I am trying to understand what options I have. It doesn't feel like the fireplace insert in my house is doing much good. My theories are that it is a POS or too small for the space.

The house is about 2600 sq ft over two stories and 10 years old. The main floor is open and has the fireplace on the South wall. The second floor is bedrooms and hallway. Typically I close the doors to the bedrooms during a daytime burn. The stairs are about midroom on the main floor. Each floor has it own furnace zone and thermostat.

The insert is 19.5x28 inches. 40k BTU/hr. 1300 sq ft. Even with the bedroom doors closed, it is clearly smaller than the actual footage.

I only burn oak that has been stacked for a couple years. The chimney is standard brick clearing the top of the roofline.

During a day long burn, the thermostat on the unit will say anywhere between 150 and 300 depending on the positions I move it and if the door is open/closed. Clearly it is putting heat into the room.

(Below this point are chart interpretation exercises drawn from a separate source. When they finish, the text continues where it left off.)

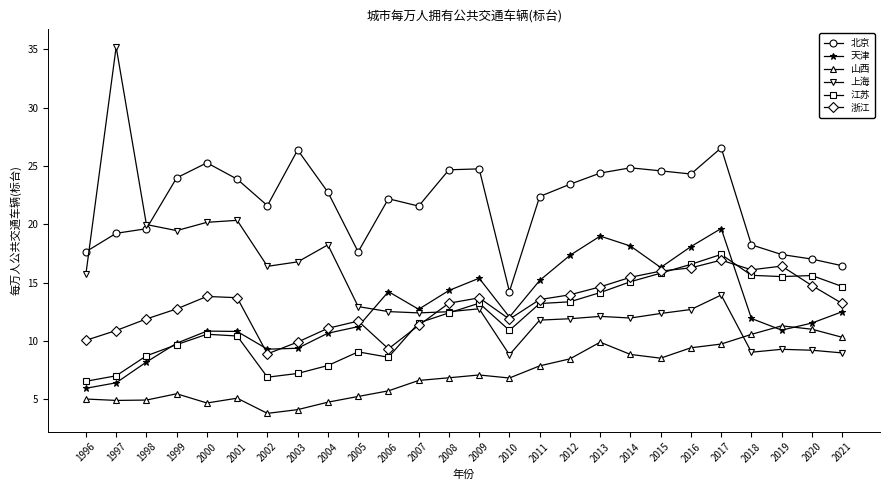

At which label does 江苏 reach its peak?

2017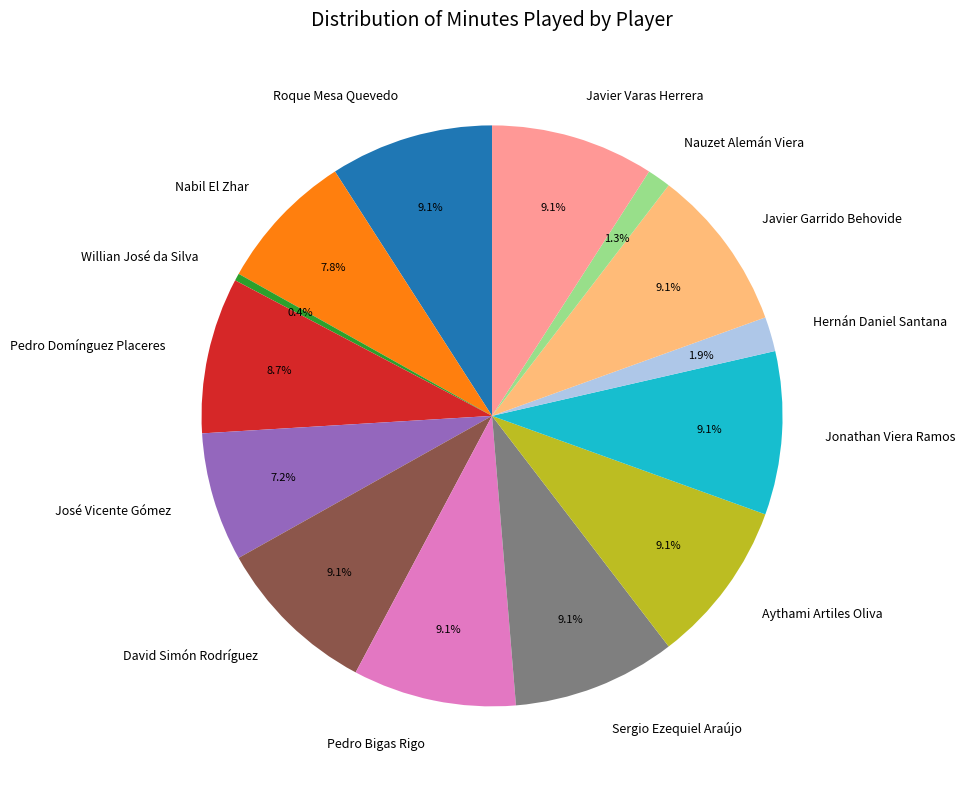

Which category has the smallest portion of the pie?

Willian José da Silva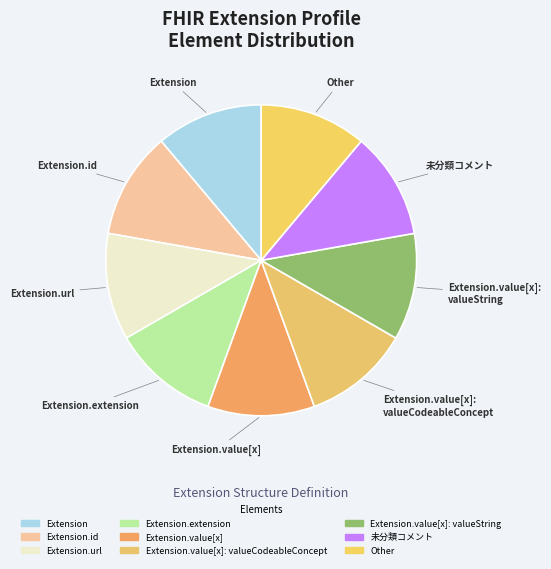

What is the ratio of the value at Extension to the value at Extension.url?

1.0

Throughout all of last winter, the thermostats on each of the floors did move. Not even a degree. It may be a small unit for the space, but I would have expected at least to make a dent at some point.

Long story short, I am trying to understand what I might do. As it stands, we don't have a heat source if the power goes out (baseboard forced water normally). My first goal is to figure out what the issue might be with this unit - the house, its layout, or the unit itself. I also don't want to go get a new unit if it wouldn't fix anything because of some other variable.

1 Answer 1


Fireplaces (insert or not, though insert is typically better than not) are usually a poor choice for heating a building, and are generally not intended for that purpose, but rather as an entertainment device.

As for the thermostats, they will simply stop circulating hot water if the fireplace is helping - making a dent in alternate fuel use - the temperature will only rise if the fireplace is supplying more heat than the building needs, which might require a very mild day and a hot fire, depending on the construction and insulation of the building.

As a rule, a woodstove is generally a far more effective heater than a fireplace of any sort. Some with a good window setup can still be pyrotechnic entertainment as well.